Ando Tangiato, a villager in Timu in Hela province, said many people remained buried under massive landslips that had wiped out entire villages, and locals – equipped with no more than machetes, spades and their bare hands – had little hope of saving them, or retrieving their bodies.

“We planted flowers on the places where we dug,” said a young man who had been digging, sometimes by hand, since the landslip happened. “This is now a grave site. We can’t find them.”

Bryan said the sparsely populated nature of the highlands region meant the death toll was not headline-grabbing, but the magnitude of destruction was “huge” and “desperate”.

At Huiya village, near the epicentre of the quake, more than 2000 frightened people have gathered waiting for help. They have no food or water, and some have walked in from villages that have ceased to exist.

Southern Highlands governor William Powi said people were feeling traumatised from the disaster and ongoing aftershocks.

The latest was a magnitude 6.8 quake that struck just after midnight local time.

Reports are now coming in of earthquakes in the island provinces to the north of mainland PNG, including a 7.1 magnitude event early yesterday morning.

The central region where the quake struck is remote and undeveloped, and assessments about the scale of the damage and injuries have been slow to filter out.

Powi said he did not know if the aftershocks had caused more damage or injuries, but he said it had added to the distress people were feeling.

“It is beyond the capacity of the provincial government to cope with the magnitude of destruction and devastation,” Powi said. “Our people are traumatised and finding it difficult to cope.”

He said provincial authorities were trying to prioritise the greatest needs by getting people with severe injuries to medical centres and providing water and medicine. He said help from abroad and from local aid agencies was slowly coming in.

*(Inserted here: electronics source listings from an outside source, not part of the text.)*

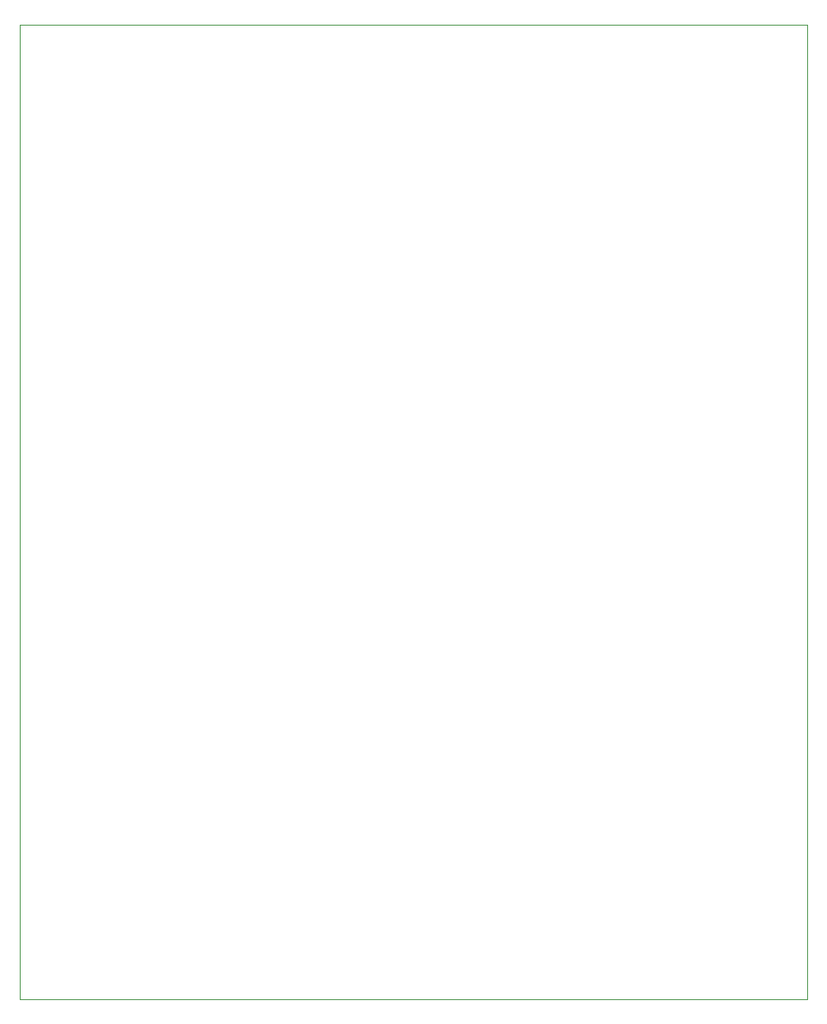
<source format=gbr>
%TF.GenerationSoftware,KiCad,Pcbnew,(6.0.11)*%
%TF.CreationDate,2023-05-22T16:20:36+01:00*%
%TF.ProjectId,Quango_Components,5175616e-676f-45f4-936f-6d706f6e656e,rev?*%
%TF.SameCoordinates,Original*%
%TF.FileFunction,Profile,NP*%
%FSLAX46Y46*%
G04 Gerber Fmt 4.6, Leading zero omitted, Abs format (unit mm)*
G04 Created by KiCad (PCBNEW (6.0.11)) date 2023-05-22 16:20:36*
%MOMM*%
%LPD*%
G01*
G04 APERTURE LIST*
%TA.AperFunction,Profile*%
%ADD10C,0.100000*%
%TD*%
G04 APERTURE END LIST*
D10*
X50100000Y-39000000D02*
X130900000Y-39000000D01*
X130900000Y-39000000D02*
X130900000Y-139000000D01*
X130900000Y-139000000D02*
X50100000Y-139000000D01*
X50100000Y-139000000D02*
X50100000Y-39000000D01*
M02*

</source>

“It’s a mammoth task. Most of the feeder roads are washed away or covered with landslips. People’s livelihoods are devastated, their personal property is gone.”

Powi said 39 people had died in his province when families were crushed by their collapsing homes or buried by landslides.

He said death reports were still coming in from remote places, and he feared the toll would rise to over 100.

The New Zealand government dispatched a second Hercules aircraft on Thursday, loaded with relief supplies, while the Australian government has donated an additional A$1.2 millio, three Chinook helicopters and defence and logistics personnel to help coordinate the relief effort, following a request from the PNG government.

A state of emergency remains in the provinces of Hela, Southern Highlands, Western and Enga, though relief efforts appear to be targeted at the worst-hit regions of Hela and Southern Highlands.